After alot of headaches, and the probes being expanded to the wider network we appear to have found the culprit. A second DC and DNS server...
The original network design has the DC and DNS on a different subnet also specified on the Vfilers, this was 7 hops away from the server. Another project installed another DC and DNS server onto the network only 2 hops away, this appears to have been done as a work around by the TDA and was not known to the "wider" operations team. Even though these boxes are on the same domain they sit on different subnets, as this new box was 2 hops away and the election process on the network choose this, the DNS issues meant that CIFS was trying to authenticate with the wrong DNS server. As the primary DNS server had no knowledge of the "new" DNS server, once all the vfilers tried to authenticate with the "new" DNS server and failed (12 mins exact) it dropped the CIFS connection. While doing this, all the CIFS requests were being queued up and then failed.
The quick solution was to tell the primary DNS server what the "new" DNS server was, adding an A record has meant the CIFS authentication has gone from from an average of 33 seconds to 0.0002 secs and the "max auth gqueue" had gone from 400 ish to 9 ish and even the 9 is due to the number of vfilers running on our box.
So the issue has been rectified but we are still investigating what to do with the "new" DNS server, as its in the wrong location and removing it may impact other solutions.

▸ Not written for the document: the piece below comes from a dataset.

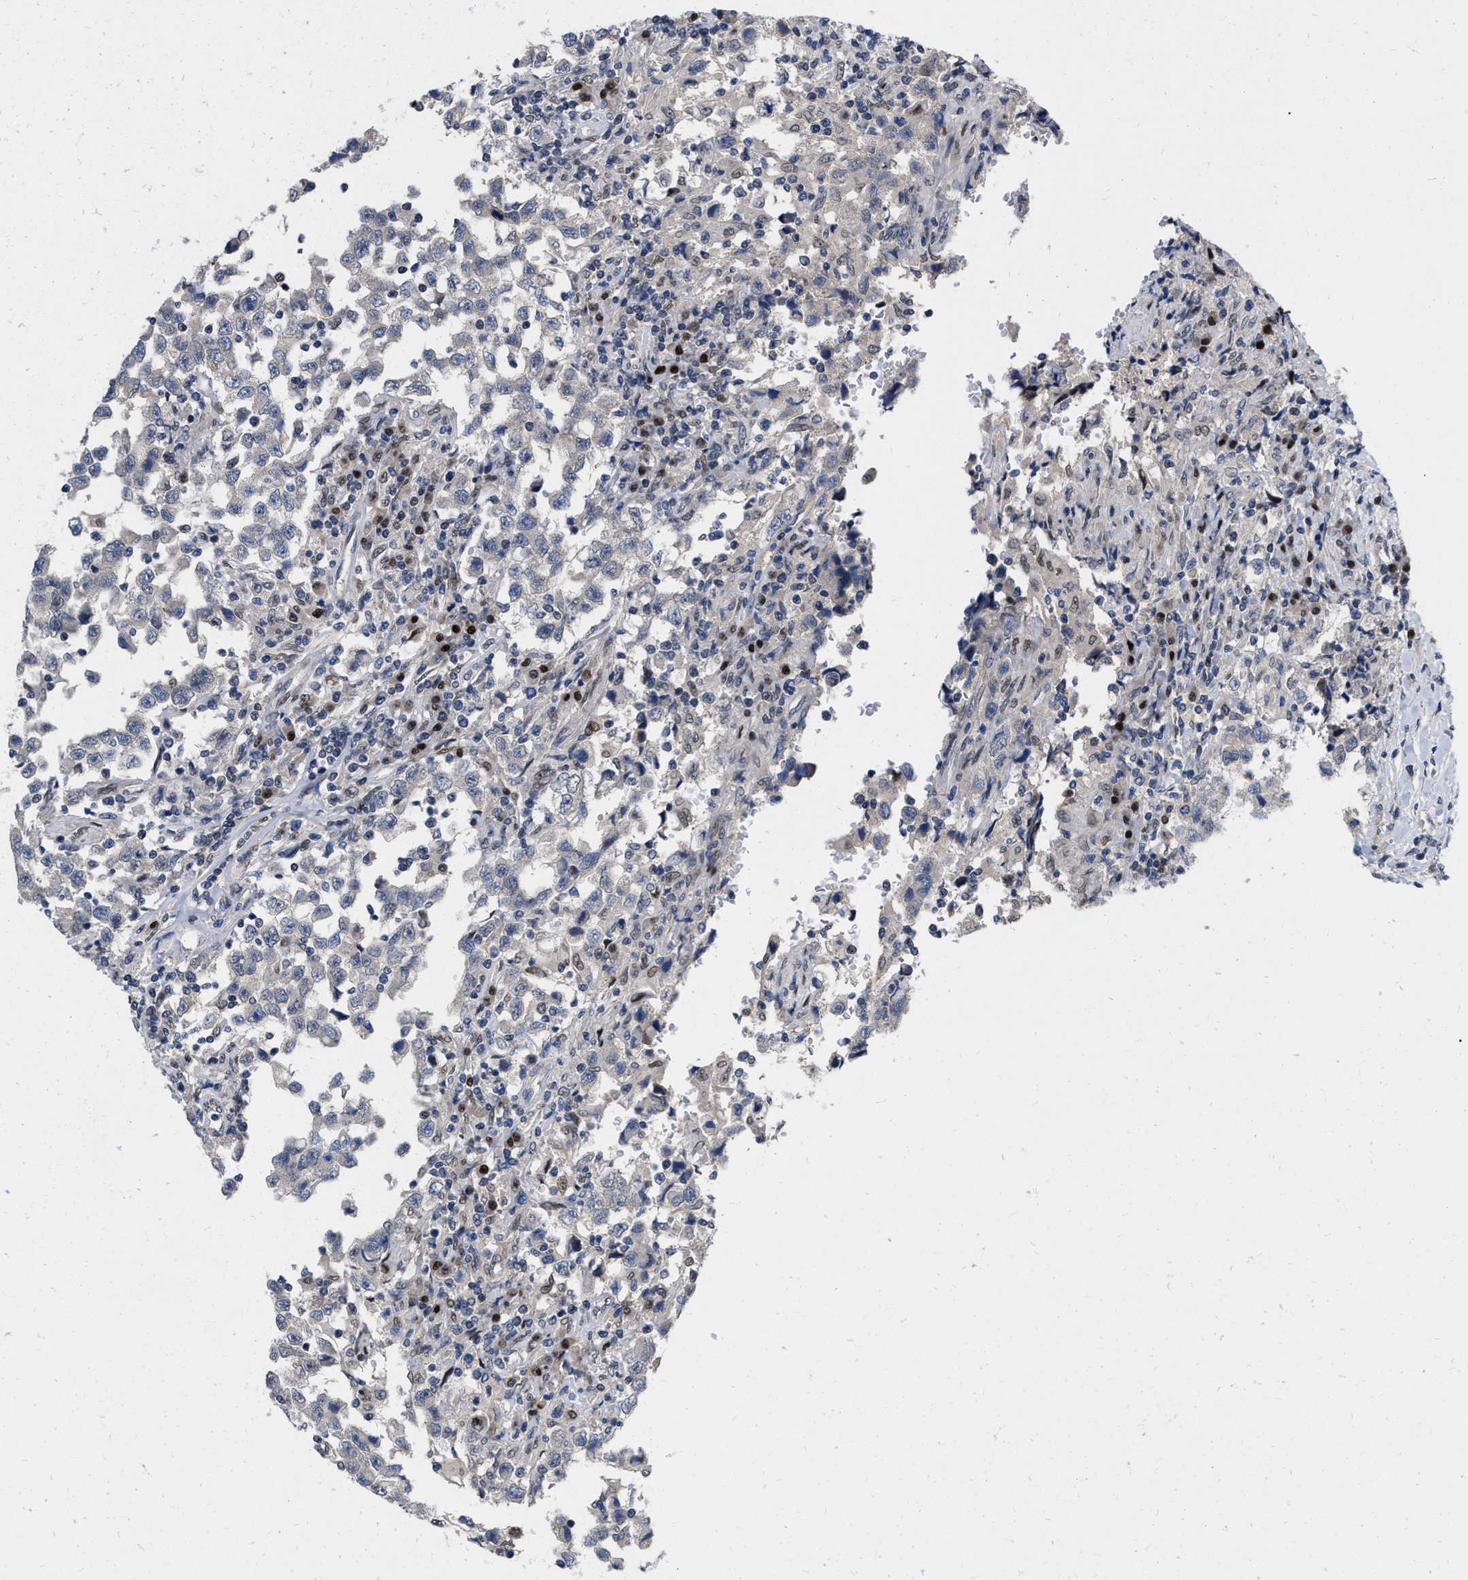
{"staining": {"intensity": "negative", "quantity": "none", "location": "none"}, "tissue": "testis cancer", "cell_type": "Tumor cells", "image_type": "cancer", "snomed": [{"axis": "morphology", "description": "Carcinoma, Embryonal, NOS"}, {"axis": "topography", "description": "Testis"}], "caption": "The photomicrograph reveals no staining of tumor cells in testis embryonal carcinoma.", "gene": "MDM4", "patient": {"sex": "male", "age": 21}}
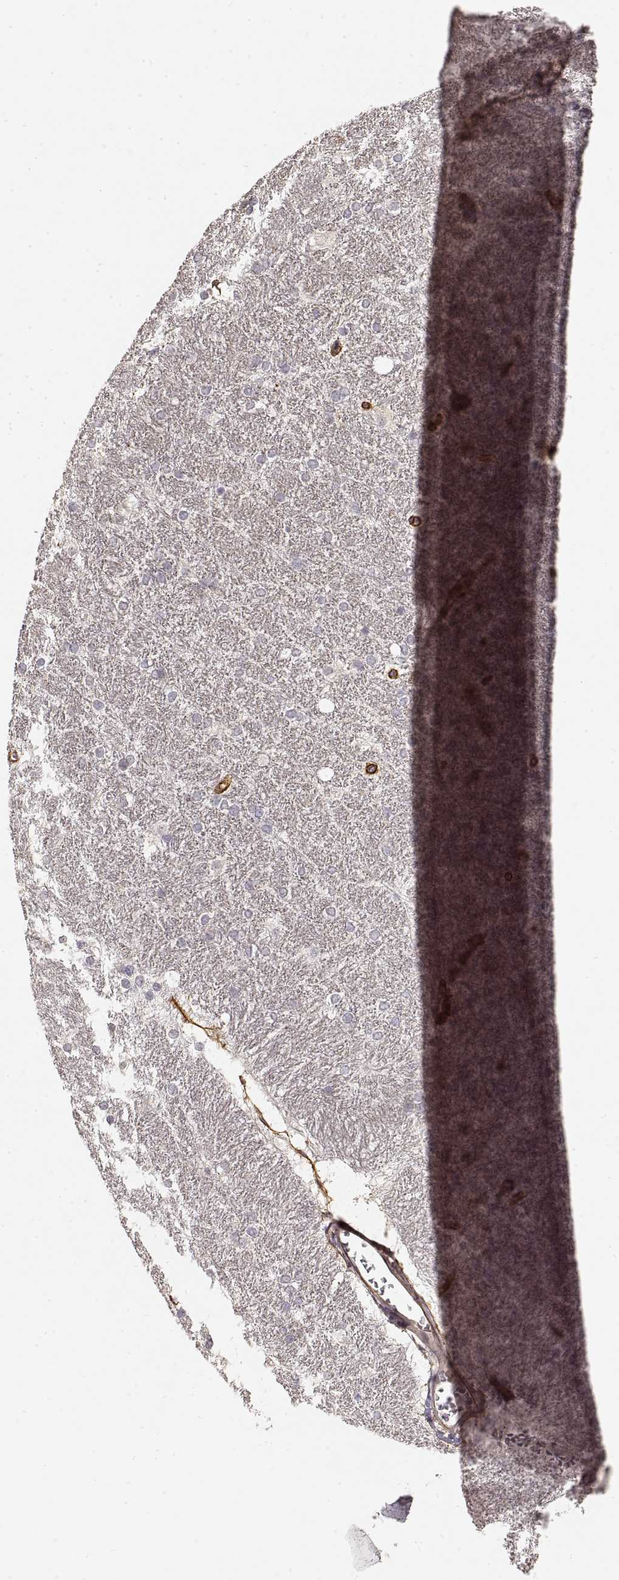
{"staining": {"intensity": "negative", "quantity": "none", "location": "none"}, "tissue": "hippocampus", "cell_type": "Glial cells", "image_type": "normal", "snomed": [{"axis": "morphology", "description": "Normal tissue, NOS"}, {"axis": "topography", "description": "Cerebral cortex"}, {"axis": "topography", "description": "Hippocampus"}], "caption": "The micrograph demonstrates no staining of glial cells in benign hippocampus.", "gene": "LAMA4", "patient": {"sex": "female", "age": 19}}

Just to conclude the "light bulb moment" came after extending the network trace wider than the server and the SAN onto nearly everything, and we saw DNS authentication issues and a separate subnet every 4hrs and 12 mins. Wireshark has become a prize tool amoung us SAN/Server techies, who normally left that side to the network team. Yes it was a server engineer who after spending weeks looking at traces found the issue.
We would have liked to interigate the TDA who designed and implimented this, but he left the company a few weeks after the "new" DNS solution was moved into place.
Hope I dont find another "work around" lurking elsewhere.